▶ _WHAT YOU WILL DO_: Read the lines below. Copy out any that hold the string "indicates".

*** THE DATA Section Begins ***

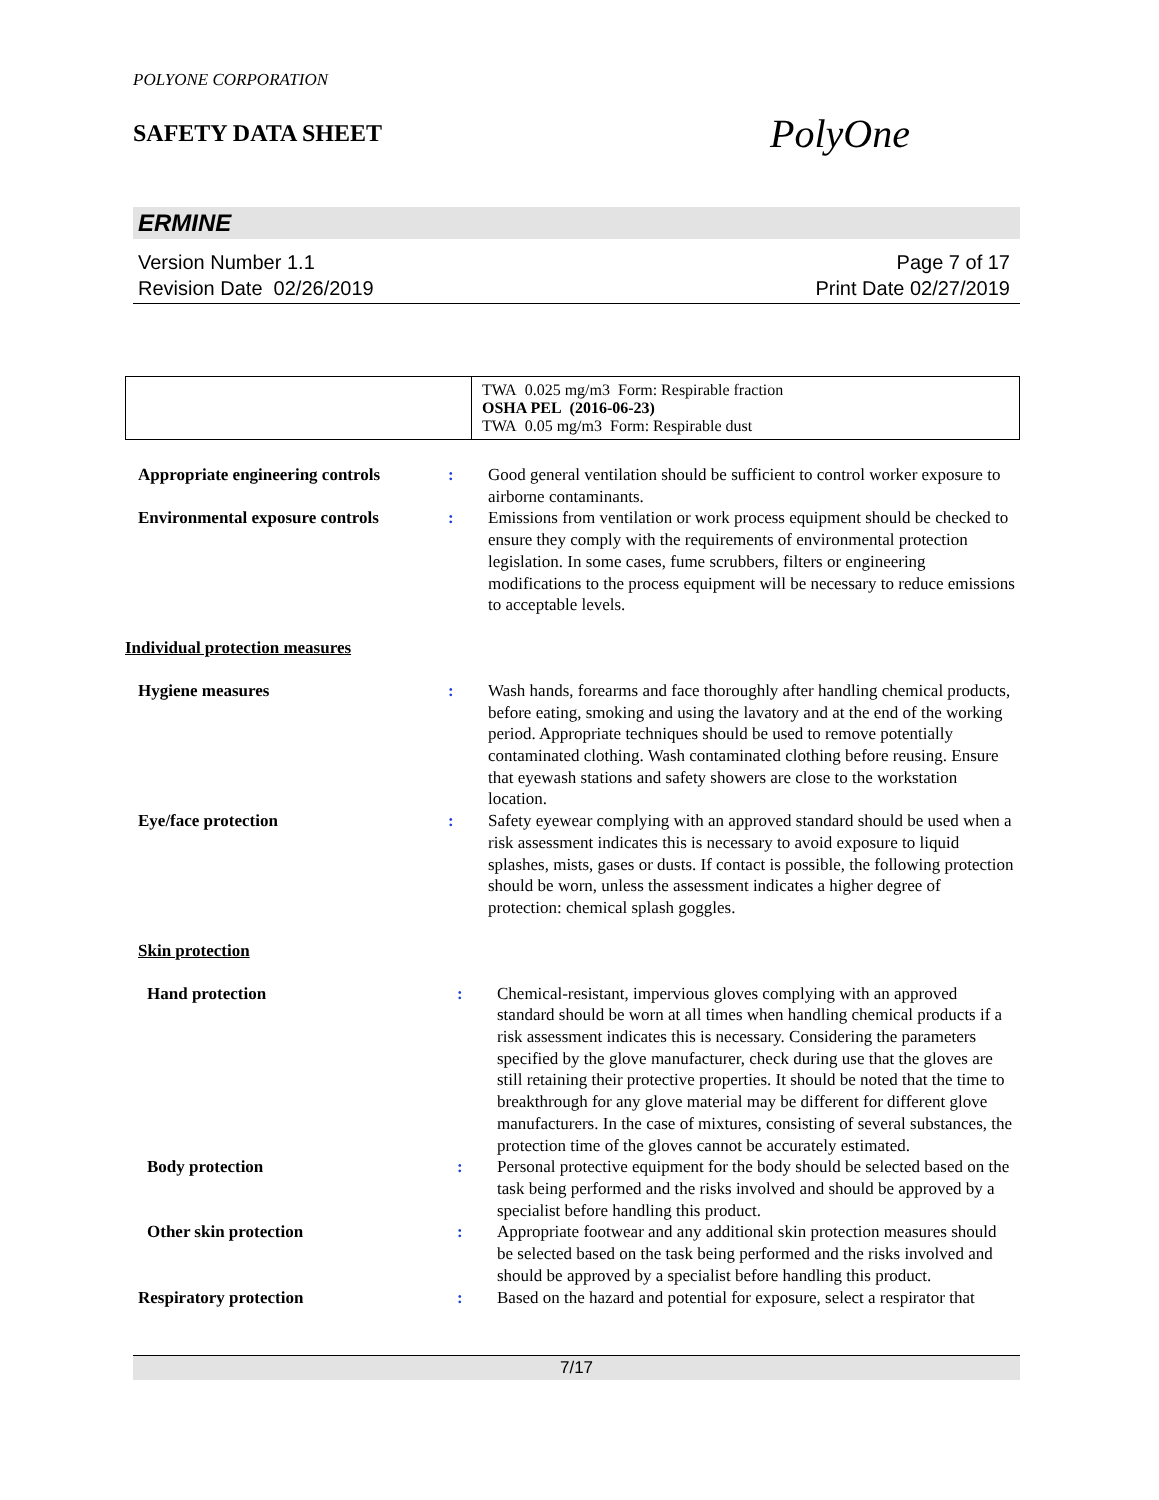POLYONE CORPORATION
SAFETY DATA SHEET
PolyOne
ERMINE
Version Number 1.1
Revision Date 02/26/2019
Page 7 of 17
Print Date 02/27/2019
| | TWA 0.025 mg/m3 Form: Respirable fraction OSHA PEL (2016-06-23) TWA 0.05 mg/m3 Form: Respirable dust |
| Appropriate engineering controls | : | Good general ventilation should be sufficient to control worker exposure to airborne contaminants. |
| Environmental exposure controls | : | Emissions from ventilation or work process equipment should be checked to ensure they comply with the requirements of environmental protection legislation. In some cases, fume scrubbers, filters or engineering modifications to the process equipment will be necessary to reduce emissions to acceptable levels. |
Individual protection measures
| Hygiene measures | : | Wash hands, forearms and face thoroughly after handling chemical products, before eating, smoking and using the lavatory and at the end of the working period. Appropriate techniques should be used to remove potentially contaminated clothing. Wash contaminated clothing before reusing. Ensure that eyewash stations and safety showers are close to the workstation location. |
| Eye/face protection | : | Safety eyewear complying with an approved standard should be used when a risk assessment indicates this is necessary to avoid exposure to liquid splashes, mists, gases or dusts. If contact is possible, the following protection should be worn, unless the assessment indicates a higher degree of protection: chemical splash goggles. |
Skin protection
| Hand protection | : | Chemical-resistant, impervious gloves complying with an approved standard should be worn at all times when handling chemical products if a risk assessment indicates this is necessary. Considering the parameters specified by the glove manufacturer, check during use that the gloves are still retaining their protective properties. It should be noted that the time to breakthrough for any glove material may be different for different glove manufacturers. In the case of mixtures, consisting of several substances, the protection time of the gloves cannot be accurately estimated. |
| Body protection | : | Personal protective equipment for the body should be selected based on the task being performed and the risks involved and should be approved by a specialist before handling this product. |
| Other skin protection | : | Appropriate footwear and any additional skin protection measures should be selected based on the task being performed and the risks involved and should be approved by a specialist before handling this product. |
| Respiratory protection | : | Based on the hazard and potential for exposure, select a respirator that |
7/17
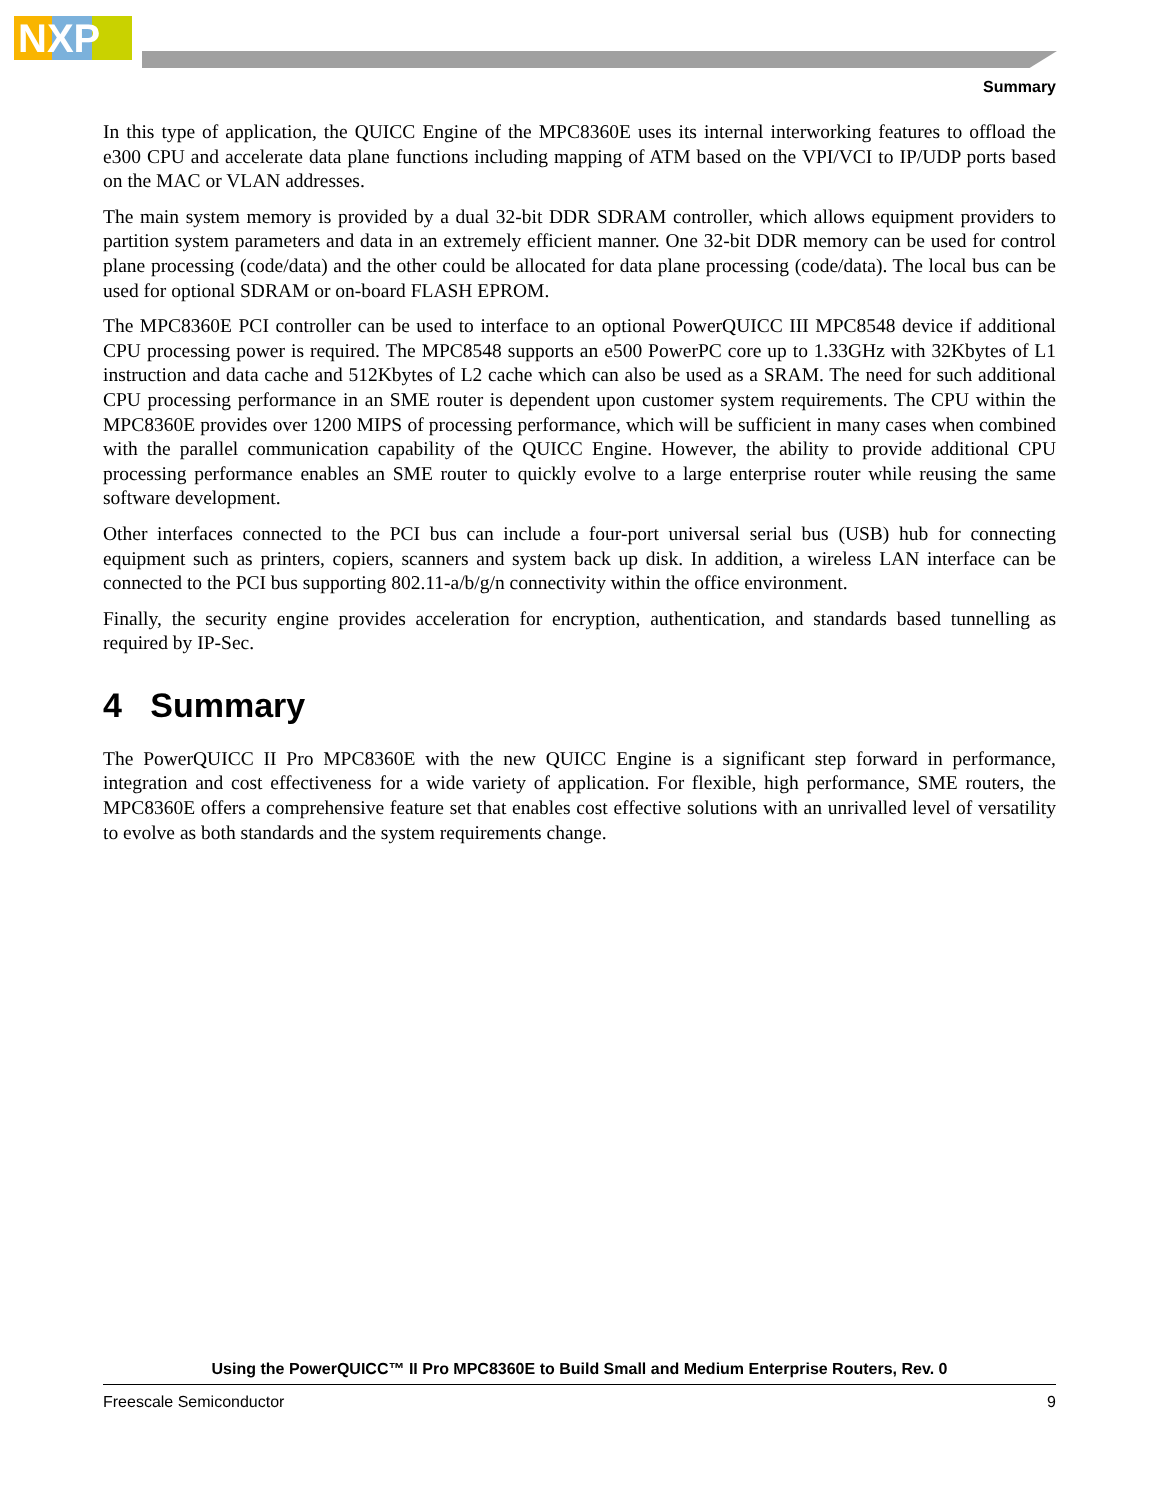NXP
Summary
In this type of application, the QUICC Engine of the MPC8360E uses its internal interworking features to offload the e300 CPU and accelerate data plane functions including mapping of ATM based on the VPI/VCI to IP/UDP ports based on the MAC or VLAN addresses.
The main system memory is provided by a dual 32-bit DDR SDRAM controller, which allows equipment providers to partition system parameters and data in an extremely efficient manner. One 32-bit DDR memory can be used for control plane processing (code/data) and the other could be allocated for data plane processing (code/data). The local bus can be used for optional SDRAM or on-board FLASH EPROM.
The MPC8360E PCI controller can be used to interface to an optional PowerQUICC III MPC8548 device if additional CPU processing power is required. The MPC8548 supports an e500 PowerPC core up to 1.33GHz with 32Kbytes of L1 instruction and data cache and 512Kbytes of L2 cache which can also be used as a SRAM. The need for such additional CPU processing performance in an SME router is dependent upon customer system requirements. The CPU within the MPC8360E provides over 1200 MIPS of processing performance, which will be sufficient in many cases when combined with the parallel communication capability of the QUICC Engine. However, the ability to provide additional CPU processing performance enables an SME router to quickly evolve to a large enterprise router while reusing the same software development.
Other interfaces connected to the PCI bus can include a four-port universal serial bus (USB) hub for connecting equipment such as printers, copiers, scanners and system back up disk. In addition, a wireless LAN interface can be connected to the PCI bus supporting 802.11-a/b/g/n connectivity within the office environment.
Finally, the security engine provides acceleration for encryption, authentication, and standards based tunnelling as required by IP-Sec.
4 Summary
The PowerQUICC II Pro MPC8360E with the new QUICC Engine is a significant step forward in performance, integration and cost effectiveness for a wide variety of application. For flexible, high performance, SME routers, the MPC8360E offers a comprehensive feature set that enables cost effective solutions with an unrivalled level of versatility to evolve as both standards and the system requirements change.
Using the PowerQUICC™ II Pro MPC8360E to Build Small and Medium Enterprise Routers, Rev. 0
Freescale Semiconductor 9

*** THE DATA Section Ends ***

▶ _TASK RESULT_:
| Eye/face protection | : | Safety eyewear complying with an approved standard should be used when a risk assessment indicates this is necessary to avoid exposure to liquid splashes, mists, gases or dusts. If contact is possible, the following protection should be worn, unless the assessment indicates a higher degree of protection: chemical splash goggles. |
| Hand protection | : | Chemical-resistant, impervious gloves complying with an approved standard should be worn at all times when handling chemical products if a risk assessment indicates this is necessary. Considering the parameters specified by the glove manufacturer, check during use that the gloves are still retaining their protective properties. It should be noted that the time to breakthrough for any glove material may be different for different glove manufacturers. In the case of mixtures, consisting of several substances, the protection time of the gloves cannot be accurately estimated. |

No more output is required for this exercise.